§ **Exercise prompt**
Check every line of the data below for the string "lines", and copy the ones that hold it.
= = = =
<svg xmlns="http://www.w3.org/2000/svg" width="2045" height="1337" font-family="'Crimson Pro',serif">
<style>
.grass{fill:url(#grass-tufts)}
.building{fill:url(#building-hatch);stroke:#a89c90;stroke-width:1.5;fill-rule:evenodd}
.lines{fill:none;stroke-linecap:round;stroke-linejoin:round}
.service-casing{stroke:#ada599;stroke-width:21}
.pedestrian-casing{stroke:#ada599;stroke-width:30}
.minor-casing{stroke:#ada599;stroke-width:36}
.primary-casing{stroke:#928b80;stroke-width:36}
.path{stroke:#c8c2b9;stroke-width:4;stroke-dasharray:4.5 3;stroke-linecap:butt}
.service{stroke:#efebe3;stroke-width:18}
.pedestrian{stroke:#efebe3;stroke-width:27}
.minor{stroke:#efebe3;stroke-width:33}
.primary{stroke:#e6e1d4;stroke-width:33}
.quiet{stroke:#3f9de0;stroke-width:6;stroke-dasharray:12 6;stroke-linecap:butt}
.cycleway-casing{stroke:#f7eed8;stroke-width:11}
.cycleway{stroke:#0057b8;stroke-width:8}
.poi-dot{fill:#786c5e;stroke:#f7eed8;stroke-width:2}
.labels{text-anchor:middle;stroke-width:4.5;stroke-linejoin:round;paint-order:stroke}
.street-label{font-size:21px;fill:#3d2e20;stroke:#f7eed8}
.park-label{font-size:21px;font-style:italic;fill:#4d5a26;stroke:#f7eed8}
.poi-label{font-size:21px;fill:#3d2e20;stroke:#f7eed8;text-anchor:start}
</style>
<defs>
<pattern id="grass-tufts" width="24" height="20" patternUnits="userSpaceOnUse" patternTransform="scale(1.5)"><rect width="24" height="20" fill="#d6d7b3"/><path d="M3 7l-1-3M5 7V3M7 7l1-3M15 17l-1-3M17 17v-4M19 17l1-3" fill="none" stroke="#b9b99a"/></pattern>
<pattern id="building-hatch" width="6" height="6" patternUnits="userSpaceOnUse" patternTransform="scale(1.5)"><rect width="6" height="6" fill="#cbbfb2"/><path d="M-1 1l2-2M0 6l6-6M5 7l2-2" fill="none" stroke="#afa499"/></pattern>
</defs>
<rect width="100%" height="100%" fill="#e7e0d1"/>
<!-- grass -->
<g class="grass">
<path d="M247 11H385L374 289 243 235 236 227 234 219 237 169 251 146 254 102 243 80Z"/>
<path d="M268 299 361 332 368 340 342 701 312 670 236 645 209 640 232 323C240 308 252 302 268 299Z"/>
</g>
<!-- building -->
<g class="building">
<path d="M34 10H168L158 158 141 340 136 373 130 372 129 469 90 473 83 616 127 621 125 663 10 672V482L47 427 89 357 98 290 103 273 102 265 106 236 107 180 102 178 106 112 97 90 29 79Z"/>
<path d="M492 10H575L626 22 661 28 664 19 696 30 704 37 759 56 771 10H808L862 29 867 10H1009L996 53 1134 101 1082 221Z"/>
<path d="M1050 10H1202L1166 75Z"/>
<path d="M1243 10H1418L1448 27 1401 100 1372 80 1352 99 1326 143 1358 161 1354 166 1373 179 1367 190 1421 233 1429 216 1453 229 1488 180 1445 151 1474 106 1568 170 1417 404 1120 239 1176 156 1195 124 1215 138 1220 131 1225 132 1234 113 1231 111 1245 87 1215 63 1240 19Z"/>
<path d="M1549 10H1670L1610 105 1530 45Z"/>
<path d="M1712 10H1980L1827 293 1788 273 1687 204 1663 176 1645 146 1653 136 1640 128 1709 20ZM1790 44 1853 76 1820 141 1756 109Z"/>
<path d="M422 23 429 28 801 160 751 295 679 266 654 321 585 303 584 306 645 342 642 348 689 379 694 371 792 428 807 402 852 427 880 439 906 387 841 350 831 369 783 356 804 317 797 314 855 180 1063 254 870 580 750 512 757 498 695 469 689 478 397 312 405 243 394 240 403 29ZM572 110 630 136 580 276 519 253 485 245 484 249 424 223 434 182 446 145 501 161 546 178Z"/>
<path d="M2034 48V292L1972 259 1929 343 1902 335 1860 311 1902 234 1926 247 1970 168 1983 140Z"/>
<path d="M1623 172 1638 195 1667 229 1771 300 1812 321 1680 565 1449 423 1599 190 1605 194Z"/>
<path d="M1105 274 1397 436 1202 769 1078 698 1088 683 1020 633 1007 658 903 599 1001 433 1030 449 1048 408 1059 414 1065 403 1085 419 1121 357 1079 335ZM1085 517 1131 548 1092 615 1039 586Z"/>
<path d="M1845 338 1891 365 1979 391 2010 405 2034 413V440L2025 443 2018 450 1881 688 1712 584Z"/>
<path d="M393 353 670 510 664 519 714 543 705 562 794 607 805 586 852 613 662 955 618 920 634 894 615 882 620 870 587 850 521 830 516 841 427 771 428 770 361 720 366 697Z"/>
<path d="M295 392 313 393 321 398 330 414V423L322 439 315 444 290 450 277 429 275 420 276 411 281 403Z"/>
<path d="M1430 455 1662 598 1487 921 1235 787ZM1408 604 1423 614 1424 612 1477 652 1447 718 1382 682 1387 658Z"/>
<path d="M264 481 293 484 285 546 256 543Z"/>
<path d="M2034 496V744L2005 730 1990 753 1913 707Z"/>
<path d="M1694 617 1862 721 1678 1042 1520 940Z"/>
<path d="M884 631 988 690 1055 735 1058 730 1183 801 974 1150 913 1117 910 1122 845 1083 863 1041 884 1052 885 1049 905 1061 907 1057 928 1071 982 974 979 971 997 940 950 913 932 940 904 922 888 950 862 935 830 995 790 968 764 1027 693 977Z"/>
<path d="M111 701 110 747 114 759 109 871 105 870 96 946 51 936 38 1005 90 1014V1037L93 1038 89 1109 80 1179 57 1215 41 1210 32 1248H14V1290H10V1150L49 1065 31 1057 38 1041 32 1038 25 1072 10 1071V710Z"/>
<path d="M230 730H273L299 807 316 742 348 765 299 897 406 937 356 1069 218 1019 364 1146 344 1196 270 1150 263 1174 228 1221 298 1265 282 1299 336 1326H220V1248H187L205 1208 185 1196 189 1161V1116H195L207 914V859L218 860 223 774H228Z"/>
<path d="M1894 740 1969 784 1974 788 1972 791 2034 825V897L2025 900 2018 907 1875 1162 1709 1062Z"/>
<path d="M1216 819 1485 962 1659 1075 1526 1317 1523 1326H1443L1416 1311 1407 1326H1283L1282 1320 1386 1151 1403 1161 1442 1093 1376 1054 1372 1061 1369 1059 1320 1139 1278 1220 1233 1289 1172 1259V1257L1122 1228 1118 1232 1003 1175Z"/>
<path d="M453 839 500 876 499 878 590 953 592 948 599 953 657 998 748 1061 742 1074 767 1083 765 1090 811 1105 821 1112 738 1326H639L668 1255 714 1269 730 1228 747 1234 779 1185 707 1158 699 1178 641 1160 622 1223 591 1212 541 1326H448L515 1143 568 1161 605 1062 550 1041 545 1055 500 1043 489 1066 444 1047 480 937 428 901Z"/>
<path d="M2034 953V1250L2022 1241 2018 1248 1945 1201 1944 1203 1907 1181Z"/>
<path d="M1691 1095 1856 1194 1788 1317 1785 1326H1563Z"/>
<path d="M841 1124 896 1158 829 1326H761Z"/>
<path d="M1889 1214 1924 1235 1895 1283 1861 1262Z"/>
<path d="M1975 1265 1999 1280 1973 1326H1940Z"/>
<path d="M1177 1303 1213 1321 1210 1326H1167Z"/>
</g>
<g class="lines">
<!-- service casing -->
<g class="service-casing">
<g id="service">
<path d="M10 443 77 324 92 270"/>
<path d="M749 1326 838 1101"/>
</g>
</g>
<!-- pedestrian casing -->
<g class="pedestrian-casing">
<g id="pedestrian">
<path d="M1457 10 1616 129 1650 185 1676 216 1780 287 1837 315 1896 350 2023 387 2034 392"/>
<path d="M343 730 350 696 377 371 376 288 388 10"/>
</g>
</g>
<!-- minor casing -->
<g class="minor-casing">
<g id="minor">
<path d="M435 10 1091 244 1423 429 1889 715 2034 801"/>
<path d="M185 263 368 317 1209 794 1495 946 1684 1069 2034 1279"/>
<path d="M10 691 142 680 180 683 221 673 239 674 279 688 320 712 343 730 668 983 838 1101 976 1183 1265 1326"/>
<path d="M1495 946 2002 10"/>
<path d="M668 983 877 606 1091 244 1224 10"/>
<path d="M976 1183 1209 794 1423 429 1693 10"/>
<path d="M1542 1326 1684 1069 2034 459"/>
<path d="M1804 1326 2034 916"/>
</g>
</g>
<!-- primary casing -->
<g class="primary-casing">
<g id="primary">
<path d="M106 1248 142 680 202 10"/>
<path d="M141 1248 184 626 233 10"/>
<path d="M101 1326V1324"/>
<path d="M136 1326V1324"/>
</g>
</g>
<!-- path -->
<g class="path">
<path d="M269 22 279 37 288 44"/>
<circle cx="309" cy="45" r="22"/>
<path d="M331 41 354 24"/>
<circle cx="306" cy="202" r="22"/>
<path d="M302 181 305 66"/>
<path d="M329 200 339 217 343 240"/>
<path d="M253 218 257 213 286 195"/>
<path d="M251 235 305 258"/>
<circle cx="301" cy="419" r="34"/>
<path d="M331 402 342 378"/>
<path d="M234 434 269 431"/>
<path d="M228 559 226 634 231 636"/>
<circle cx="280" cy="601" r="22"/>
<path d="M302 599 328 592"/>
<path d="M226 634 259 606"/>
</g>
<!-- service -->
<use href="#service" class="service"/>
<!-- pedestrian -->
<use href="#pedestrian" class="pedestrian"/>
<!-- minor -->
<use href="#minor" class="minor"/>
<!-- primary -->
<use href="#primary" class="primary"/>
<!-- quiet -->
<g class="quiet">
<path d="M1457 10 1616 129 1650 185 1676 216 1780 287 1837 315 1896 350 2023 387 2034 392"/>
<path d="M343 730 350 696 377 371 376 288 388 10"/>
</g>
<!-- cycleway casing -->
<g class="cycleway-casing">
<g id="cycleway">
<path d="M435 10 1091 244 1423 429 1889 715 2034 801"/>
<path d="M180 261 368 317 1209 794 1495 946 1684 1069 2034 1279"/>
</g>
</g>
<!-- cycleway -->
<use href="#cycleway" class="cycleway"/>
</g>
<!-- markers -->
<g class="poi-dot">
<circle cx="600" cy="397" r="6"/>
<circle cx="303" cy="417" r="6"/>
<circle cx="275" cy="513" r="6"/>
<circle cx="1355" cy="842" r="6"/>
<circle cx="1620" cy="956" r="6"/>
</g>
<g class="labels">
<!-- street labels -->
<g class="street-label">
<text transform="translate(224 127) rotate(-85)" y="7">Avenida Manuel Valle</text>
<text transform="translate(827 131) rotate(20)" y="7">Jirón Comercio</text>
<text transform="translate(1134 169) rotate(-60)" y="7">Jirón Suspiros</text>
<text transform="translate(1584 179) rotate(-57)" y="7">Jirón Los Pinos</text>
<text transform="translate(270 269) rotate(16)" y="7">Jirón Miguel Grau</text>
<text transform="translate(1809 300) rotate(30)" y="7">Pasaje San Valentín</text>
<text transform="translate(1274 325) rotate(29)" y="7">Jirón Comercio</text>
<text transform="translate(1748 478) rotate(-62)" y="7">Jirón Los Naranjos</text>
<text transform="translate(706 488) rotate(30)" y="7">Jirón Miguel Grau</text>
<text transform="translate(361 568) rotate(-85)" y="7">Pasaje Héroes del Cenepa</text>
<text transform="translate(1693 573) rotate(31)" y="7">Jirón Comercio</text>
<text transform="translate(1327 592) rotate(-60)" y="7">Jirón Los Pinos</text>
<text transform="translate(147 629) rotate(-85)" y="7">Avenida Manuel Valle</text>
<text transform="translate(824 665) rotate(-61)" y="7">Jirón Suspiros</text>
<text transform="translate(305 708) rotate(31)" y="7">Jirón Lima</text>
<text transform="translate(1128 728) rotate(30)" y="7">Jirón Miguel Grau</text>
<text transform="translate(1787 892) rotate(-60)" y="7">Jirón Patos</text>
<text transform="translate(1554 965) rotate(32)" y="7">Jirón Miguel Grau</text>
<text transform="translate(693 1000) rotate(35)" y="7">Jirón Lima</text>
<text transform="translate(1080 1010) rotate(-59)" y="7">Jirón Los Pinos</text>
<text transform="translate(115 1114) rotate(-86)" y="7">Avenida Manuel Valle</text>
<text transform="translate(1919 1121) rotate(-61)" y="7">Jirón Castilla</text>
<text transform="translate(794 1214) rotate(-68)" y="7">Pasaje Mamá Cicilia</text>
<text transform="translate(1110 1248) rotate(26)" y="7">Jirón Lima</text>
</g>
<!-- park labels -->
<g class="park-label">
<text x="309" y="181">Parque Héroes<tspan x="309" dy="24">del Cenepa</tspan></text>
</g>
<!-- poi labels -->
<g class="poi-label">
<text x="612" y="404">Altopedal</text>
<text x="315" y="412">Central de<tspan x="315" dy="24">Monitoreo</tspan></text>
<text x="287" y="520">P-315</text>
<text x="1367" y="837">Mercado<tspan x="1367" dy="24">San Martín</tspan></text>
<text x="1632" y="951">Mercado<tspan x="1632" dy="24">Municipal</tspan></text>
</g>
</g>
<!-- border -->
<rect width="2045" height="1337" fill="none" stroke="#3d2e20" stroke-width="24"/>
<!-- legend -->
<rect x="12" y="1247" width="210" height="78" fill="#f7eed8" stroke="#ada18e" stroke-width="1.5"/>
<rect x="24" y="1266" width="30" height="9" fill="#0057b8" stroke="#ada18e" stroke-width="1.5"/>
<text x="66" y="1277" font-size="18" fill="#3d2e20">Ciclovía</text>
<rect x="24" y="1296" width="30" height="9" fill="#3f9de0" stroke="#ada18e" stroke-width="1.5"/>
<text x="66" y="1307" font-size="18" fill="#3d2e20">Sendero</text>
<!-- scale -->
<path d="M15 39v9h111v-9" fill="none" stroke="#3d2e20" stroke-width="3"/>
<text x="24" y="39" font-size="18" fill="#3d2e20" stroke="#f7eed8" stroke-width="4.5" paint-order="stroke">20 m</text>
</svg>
= = = =
§ **Solution below**
.lines{fill:none;stroke-linecap:round;stroke-linejoin:round}
<g class="lines">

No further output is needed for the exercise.